Poco da segnalare riguardo ai gruppi di apertura: dei napoletani Disphere si ricorda l’ottimo batterista ed una ragazza piuttosto in carne che durante il loro set prova a lungo ed invano a far partire un po’ di pogo. Ignorata praticamente da tutti, anziché scoraggiarsi continua a perseverare fin quando, dopo lunghi minuti di tentativi, non si scatena finalmente qualche timido movimento. A quel punto inizia a pogare con ancor più foga, franando sull’asta del malcapitato cantante che si becca una clamorosa microfonata sui denti: momenti che valgono il prezzo del biglietto fino all’ultimo centesimo. Dei milanesi Horrid invece si ricorda il camice insanguinato modello mad butcher indossato dal cantante e i componenti del gruppo cosparsi di “sangue” tipo Deicide della porta accanto.

Poi gli Avulsed arrivano sul palco e ti ritrovi davanti ad una macchina da guerra, tutto ciò che un gruppo death metal dovrebbe essere: affiatati, precisi, violenti e dal groove assassino. Suoni di discreto livello aiutano sicuramente la buona riuscita della prova, tanto che è possibile ascoltare gli assoli di Cabra in maniera abbastanza nitida, cosa abbastanza rara in tiratissimi concerti di questo tipo. Il cantante Dave Rotten sin da subito dimostra il suo spirito ‘cazzaro’ intrattenendo il pubblico con qualche simpatica bestemmia nel nostro idioma ed interagendo ripetutamente con i ragazzi delle prime file tra hi-five e strette di mano varie; il suo growl tiene benissimo per tutta la durata dell’esibizione, dimostrando che la nota “no fucking vocal distortion effects” apposta in calce ai credits dei loro dischi è assolutamente veritiera.
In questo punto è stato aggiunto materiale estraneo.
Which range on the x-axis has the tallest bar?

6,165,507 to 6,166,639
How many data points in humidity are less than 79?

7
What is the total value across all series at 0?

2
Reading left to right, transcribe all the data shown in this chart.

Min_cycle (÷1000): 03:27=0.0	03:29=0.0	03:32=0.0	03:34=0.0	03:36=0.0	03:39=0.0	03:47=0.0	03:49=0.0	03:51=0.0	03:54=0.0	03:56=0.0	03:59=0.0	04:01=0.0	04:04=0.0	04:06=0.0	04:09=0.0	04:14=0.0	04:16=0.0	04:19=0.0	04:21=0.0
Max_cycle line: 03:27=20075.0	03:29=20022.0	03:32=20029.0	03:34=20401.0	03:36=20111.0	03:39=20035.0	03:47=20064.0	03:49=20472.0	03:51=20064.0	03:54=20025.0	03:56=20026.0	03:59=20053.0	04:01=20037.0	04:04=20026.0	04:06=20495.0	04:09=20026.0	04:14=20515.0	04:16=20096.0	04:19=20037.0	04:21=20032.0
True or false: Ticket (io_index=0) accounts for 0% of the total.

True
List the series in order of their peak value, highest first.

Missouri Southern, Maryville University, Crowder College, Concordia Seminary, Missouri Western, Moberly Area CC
La scaletta pesca principalmente dal repertorio più recente: highlights da “Gorespattered Suicide” sono la titletrack (con cui hanno attaccato subito dopo l’intro strumentale) e “Eat Foetal Mush”, mentre dal penultimo “Yearning For The Grotesque” momenti di vera esaltazione arrivano con “Devourer By The Dead”, e, soprattutto, la devastante “Sick Sick Sex”. Non sono mancate comunque alcune chicche, tra cui una “Cradle Of Bones” ripescata direttamente dall’EP d’esordio “Carnivoracity” ed una cover di “Piranha” degli Exodus arrivata subito dopo il momento più ‘difficile’ della serata, allorquando la band è stata costretta ad andare avanti un po’ a singhiozzo prima a causa di una ragazza (non la stessa dei Disphere, purtroppo) che durante il pogo ha danneggiato il cavo della chitarra di Juancar e poi a causa di un breve blackout che ha costretto a sospendere le ostilità per una manciata di minuti. Il concerto riprende comunque senza intoppi, e si arriva alla fine oltremodo soddisfatti per aver visto una band onesta e sincera dare il meglio di sé: sarà un piacere riabbracciarli quando in agosto torneranno a Napoli in occasione del mastodontico South Xtreem Noise Festival, che vedrà headliners Dismember e Rotting Christ.